[Bir veri kaynağından alınan kayıtlar]
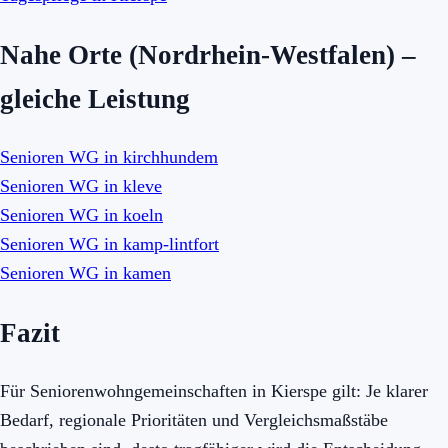
Nahe Orte (Nordrhein-Westfalen) –
gleiche Leistung
Senioren WG in kirchhundem
Senioren WG in kleve
Senioren WG in koeln
Senioren WG in kamp-lintfort
Senioren WG in kamen
Fazit
Für Seniorenwohngemeinschaften in Kierspe gilt: Je klarer
Bedarf, regionale Prioritäten und Vergleichsmaßstäbe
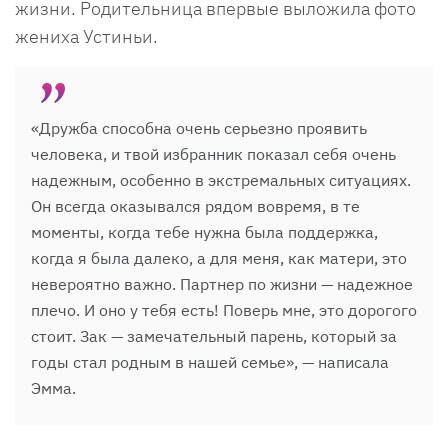
жизни. Родительница впервые выложила фото
жениха Устиньи.
«Дружба способна очень серьезно проявить
человека, и твой избранник показал себя очень
надежным, особенно в экстремальных ситуациях.
Он всегда оказывался рядом вовремя, в те
моменты, когда тебе нужна была поддержка,
когда я была далеко, а для меня, как матери, это
невероятно важно. Партнер по жизни — надежное
плечо. И оно у тебя есть! Поверь мне, это дорогого
стоит. Зак — замечательный парень, который за
годы стал родным в нашей семье», — написала
Эмма.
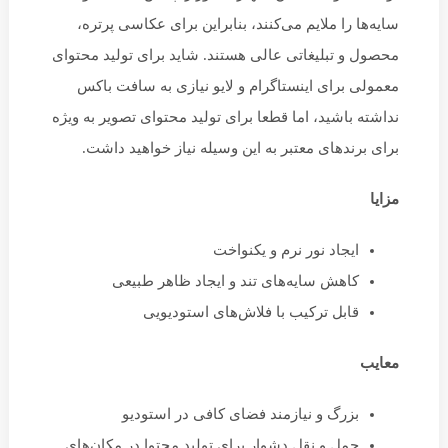
سایه‌ها را ملایم می‌کنند، بنابراین برای عکاسی پرتره،
محصول و تبلیغاتی عالی هستند. شاید برای تولید محتوای
معمولی برای اینستاگرام و لایو نیازی به سافت باکس
نداشته باشید، اما قطعا برای تولید محتوای تصویر به ویژه
برای برندهای معتبر به این وسیله نیاز خواهید داشت.
مزایا
ایجاد نور نرم و یکنواخت
کاهش سایه‌های تند و ایجاد ظاهر طبیعی
قابل ترکیب با فلاش‌های استودیویی
معایب
بزرگ و نیازمند فضای کافی در استودیو
حمل و نقل دشوار برای تولید محتوا در مکان‌های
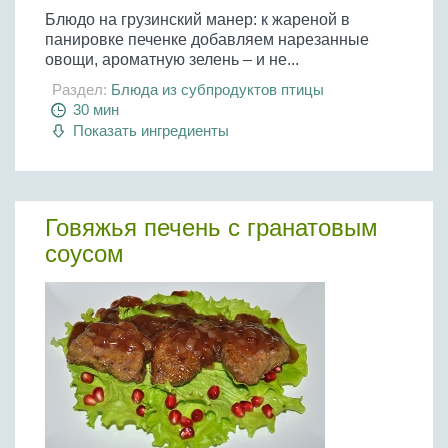
Блюдо на грузинский манер: к жареной в
панировке печенке добавляем нарезанные
овощи, ароматную зелень – и не...
Раздел:
Блюда из субпродуктов птицы
30 мин
Показать ингредиенты
Говяжья печень с гранатовым
соусом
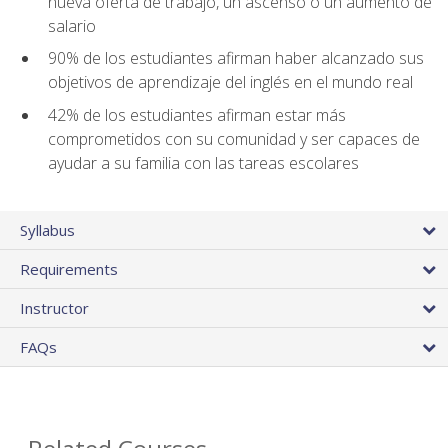
nueva oferta de trabajo, un ascenso o un aumento de
salario
90% de los estudiantes afirman haber alcanzado sus
objetivos de aprendizaje del inglés en el mundo real
42% de los estudiantes afirman estar más
comprometidos con su comunidad y ser capaces de
ayudar a su familia con las tareas escolares
Syllabus
Requirements
Instructor
FAQs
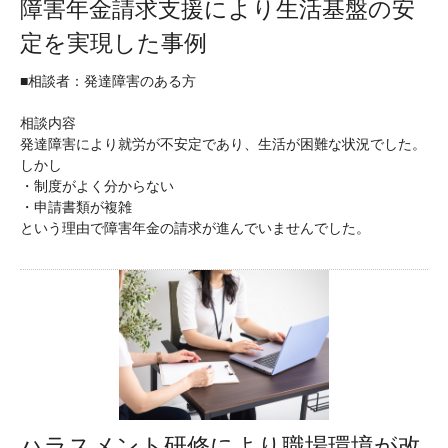
障害年金請求支援により生活基盤の安
定を実現した事例
■相談者：発達障害のある方
相談内容
発達障害により就労が不安定であり、生活が困難な状況でした。
しかし
・制度がよく分からない
・申請書類が複雑
という理由で障害年金の請求が進んでいませんでした。
ハラスメント研修により職場環境が改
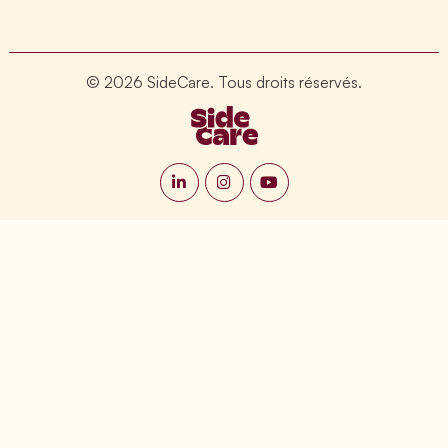
© 2026 SideCare. Tous droits réservés.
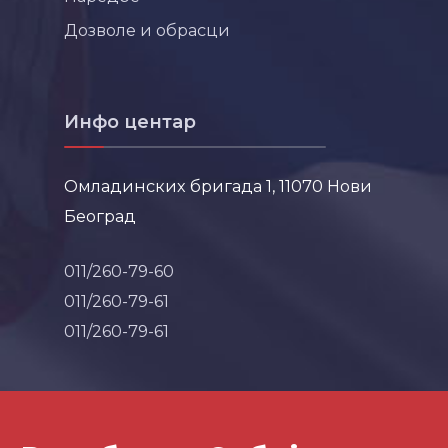
Дозволе и обрасци
Инфо центар
Омладинских бригада 1, 11070 Нови
Београд
011/260-79-60
011/260-79-61
011/260-79-61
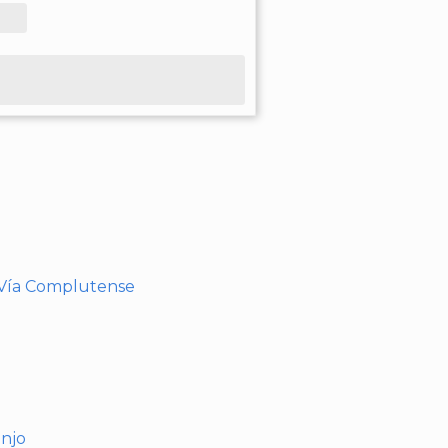
- Vía Complutense
anjo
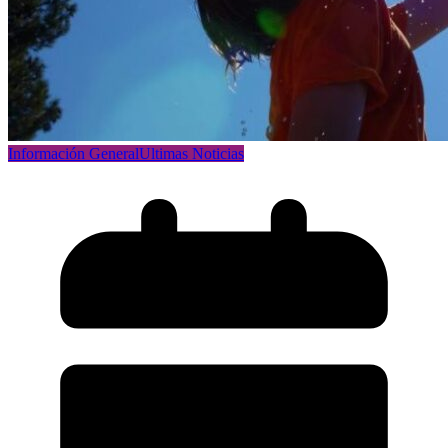
Información General
Ultimas Noticias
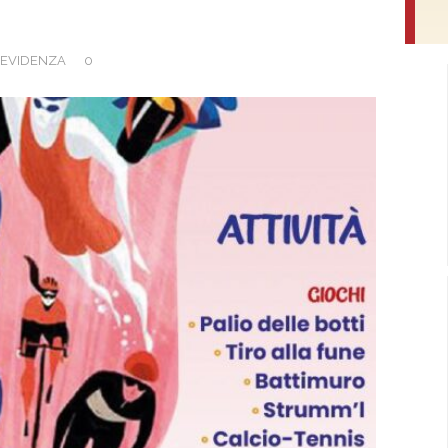
EVIDENZA
0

* **Siz deneyin**:
Bu satırların hepsini olduğu gibi kopyalayın. Resimleri yanıta almayın.

* **Problemin cevabı**:
Nahe Orte (Nordrhein-Westfalen) –
gleiche Leistung
Senioren WG in kirchhundem
Senioren WG in kleve
Senioren WG in koeln
Senioren WG in kamp-lintfort
Senioren WG in kamen
Fazit
Für Seniorenwohngemeinschaften in Kierspe gilt: Je klarer
Bedarf, regionale Prioritäten und Vergleichsmaßstäbe
жизни. Родительница впервые выложила фото
жениха Устиньи.
«Дружба способна очень серьезно проявить
человека, и твой избранник показал себя очень
надежным, особенно в экстремальных ситуациях.
Он всегда оказывался рядом вовремя, в те
моменты, когда тебе нужна была поддержка,
когда я была далеко, а для меня, как матери, это
невероятно важно. Партнер по жизни — надежное
плечо. И оно у тебя есть! Поверь мне, это дорогого
стоит. Зак — замечательный парень, который за
годы стал родным в нашей семье», — написала
Эмма.
سایه‌ها را ملایم می‌کنند، بنابراین برای عکاسی پرتره،
محصول و تبلیغاتی عالی هستند. شاید برای تولید محتوای
معمولی برای اینستاگرام و لایو نیازی به سافت باکس
نداشته باشید، اما قطعا برای تولید محتوای تصویر به ویژه
برای برندهای معتبر به این وسیله نیاز خواهید داشت.
مزایا
ایجاد نور نرم و یکنواخت
کاهش سایه‌های تند و ایجاد ظاهر طبیعی
قابل ترکیب با فلاش‌های استودیویی
معایب
بزرگ و نیازمند فضای کافی در استودیو
حمل و نقل دشوار برای تولید محتوا در مکان‌های
Блюдо на грузинский манер: к жареной в
панировке печенке добавляем нарезанные
овощи, ароматную зелень – и не...
Раздел:
Блюда из субпродуктов птицы
30 мин
Показать ингредиенты
Говяжья печень с гранатовым
соусом
nueva oferta de trabajo, un ascenso o un aumento de
salario
90% de los estudiantes afirman haber alcanzado sus
objetivos de aprendizaje del inglés en el mundo real
42% de los estudiantes afirman estar más
comprometidos con su comunidad y ser capaces de
ayudar a su familia con las tareas escolares
Syllabus
Requirements
Instructor
FAQs
障害年金請求支援により生活基盤の安
定を実現した事例
■相談者：発達障害のある方
相談内容
発達障害により就労が不安定であり、生活が困難な状況でした。
しかし
・制度がよく分からない
・申請書類が複雑
という理由で障害年金の請求が進んでいませんでした。
ハラスメント研修により職場環境が改
© 2026 SideCare. Tous droits réservés.
Дозволе и обрасци
Инфо центар
Омладинских бригада 1, 11070 Нови
Београд
011/260-79-60
011/260-79-61
011/260-79-61
- Vía Complutense
anjo
Información General
Ultimas Noticias
EVIDENZA
0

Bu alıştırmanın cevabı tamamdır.